> **INPUT FOR THIS TASK**:
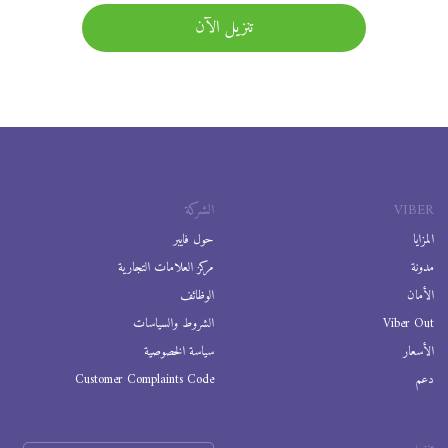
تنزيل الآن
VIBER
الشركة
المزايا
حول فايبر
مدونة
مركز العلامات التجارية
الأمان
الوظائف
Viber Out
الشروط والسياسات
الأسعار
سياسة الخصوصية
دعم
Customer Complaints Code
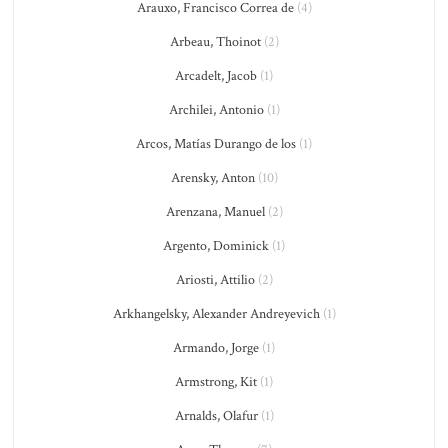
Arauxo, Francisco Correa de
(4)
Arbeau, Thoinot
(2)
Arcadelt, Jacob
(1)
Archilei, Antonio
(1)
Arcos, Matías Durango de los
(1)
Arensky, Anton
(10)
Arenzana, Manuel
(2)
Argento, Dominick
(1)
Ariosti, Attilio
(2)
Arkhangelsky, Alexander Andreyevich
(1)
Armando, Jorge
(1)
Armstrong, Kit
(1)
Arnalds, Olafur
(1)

==

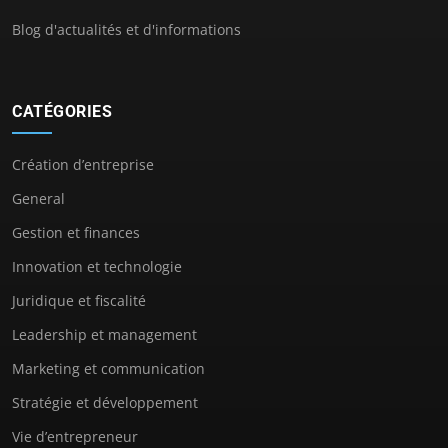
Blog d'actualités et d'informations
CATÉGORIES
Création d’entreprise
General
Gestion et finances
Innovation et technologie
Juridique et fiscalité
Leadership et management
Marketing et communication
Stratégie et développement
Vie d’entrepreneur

> **WHAT THIS TASK INVOLVES**: Within the data above, the span starting at the line containing "Blog d'actualités et d'informations" and ending at the line containing "Vie d’entrepreneur" is to be retyped exactly, with no other lines.

> **WORKED SOLUTION**:
Blog d'actualités et d'informations
CATÉGORIES
Création d’entreprise
General
Gestion et finances
Innovation et technologie
Juridique et fiscalité
Leadership et management
Marketing et communication
Stratégie et développement
Vie d’entrepreneur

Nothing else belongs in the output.